Optimizing Using Lagrange Multipliers
Calculus III, or sometimes called Multivariable Calculus, deals mostly with functions and surfaces in three dimensions (ie. f(x,y,z)). Like in Calculus I, optimizing functions had several real life applications. For exmaple, using a function in two dimensions, we could find the largest area a square could have under certain given conditions (ie. Perimeter = 32). In three dimensions, the problem gets slightly more complicated but using Lagrange Multipliers simplify the task.

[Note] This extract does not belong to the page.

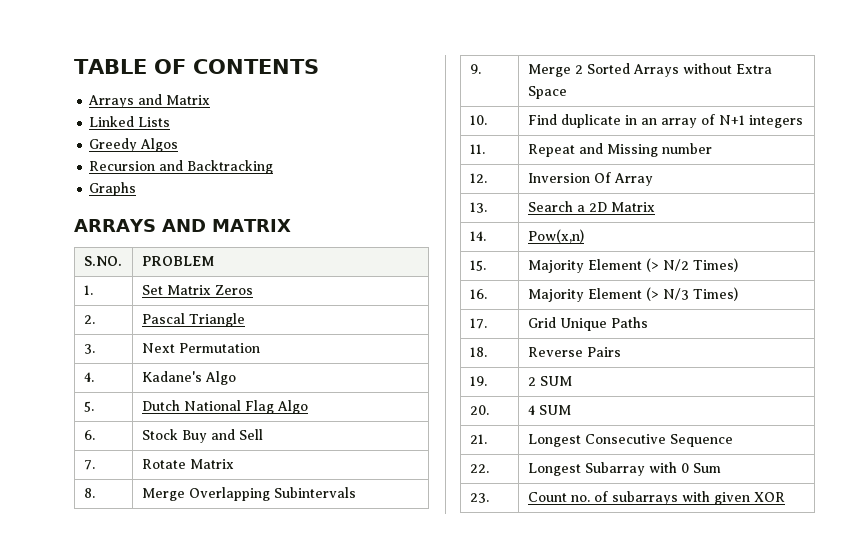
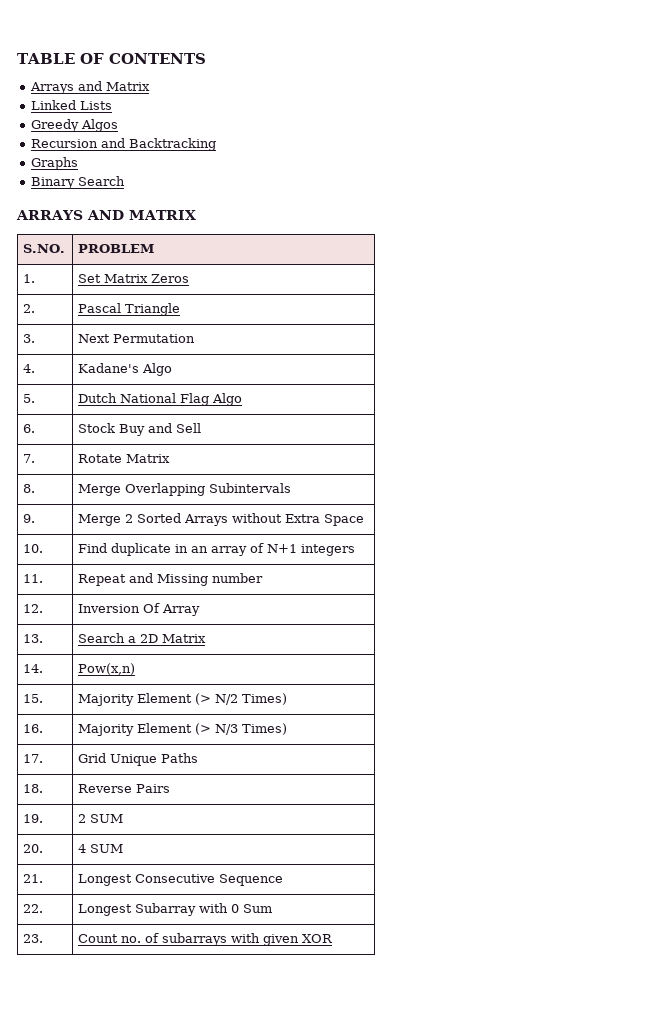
(137, 189) none -> [30,176,125,189] // Binary Search

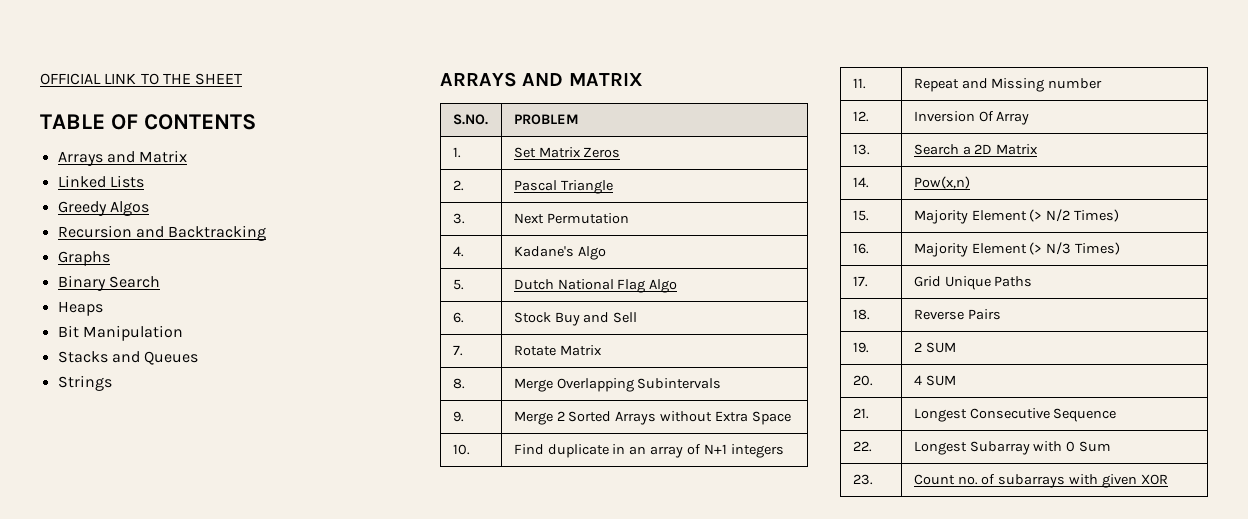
(17, 58) none -> [40,73,243,85] OFFICIAL LINK TO THE SHEET //
(125, 181) none -> [57,301,103,316] [57,325,183,341] [57,351,199,365] [57,375,112,391] // Heaps // Bit Manipulation // Stacks and Queues // Strings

Assume we are asked to find the maximum area of a box subject to the fact that the total area of the box is equal to 128 units squares. Lagrange theory states that a the gradiant of a function is equal to the restriction function multiplied by a constant lambda:
< fx , fy , fz > = λ< gx , gy , gz >
In this case, we are trying to maximize the volume of a box which we all know to be: base x height x width. This can we rewritten using variables as:
f(x,y,z) = xyz
That takes care of our first function. Now we need to find a functional representation for the restriction applied in this question. We need to maximize the volume of the box BUT we need the total area of that box to remain 128 units. This restriction can be rewritten as:
g(x,y,z) = 2xy + 2yz + 2zx
128 = 2xy + 2yz + 2zx
64 = xy + yz + zx
We now have the function we want to maximize and the functional representation of the restriction applied. Plugging all the information we found into the Lagrange formula above, we get a set of 4 equations to solve:
yz = λ(y+z)
xz = λ(x+z)
xy = λ(y+x)
64 = xy + yz + zx
To not get lost in the equations, keep in mind that we want to find values for x, y and z such that the volume of the box is at a maximum under the restriction above. We can simplify the above equations by multiplying the first three by the only variable missing in each of the equations. We then get this:
xyz = λ(xy+xz)
xyz = λ(xy+yz)
xyz = λ(yz+xz)
64 = xy + yz + zx
We then set the first two equations equal to each other and solve.
λ(xy+xz) = λ(xy+yz)
λ(zx-zy) = 0
λ = 0
z = 0
x = y
The three conclusions above cannot all be valid. We know that λ cannot be equal to 0, if it was we would have a volume also of 0. Therefore this equation can be thrown out. Following we get z= 0, which also could not be valid seeing as it would also lead to a volume of 0. The final equation is the one that matters. We have proven that the x and y sides of the box must be equal. Moving on, we will set the second and third equations from the original set equal to each other and solve once again.
λ(xy+yz) = λ(yz+xz)
λ(xy-xz) = 0
λ = 0
x = 0
y = z
Once again, we are found with three equations, two of which are invalid (λ = 0 and x = 0). We are then left with y = z. Now we know that the dimensions of the box must be all the same for it to be a maximum, therefore we have a cube:
x = y = z
But this is not enough, we need to consider the restriction function and find actual numerical values for the dimensions. Substituting what we know into the restriction formula we get:
xx + xx + xx = 64
x = ± √(64/3)
x = √(64/3)
We may throw out the negative value for x seeing as we are dealing with positive dimensions. Answering the question we get that the dimensions for the box that has the largest possible volume, yet has a total area of 128 are:
x = √(64/3)
y = √(64/3)
z = √(64/3)
Its as simple as that! You now know how to optimize in three dimensions using Lagrange Multipliers.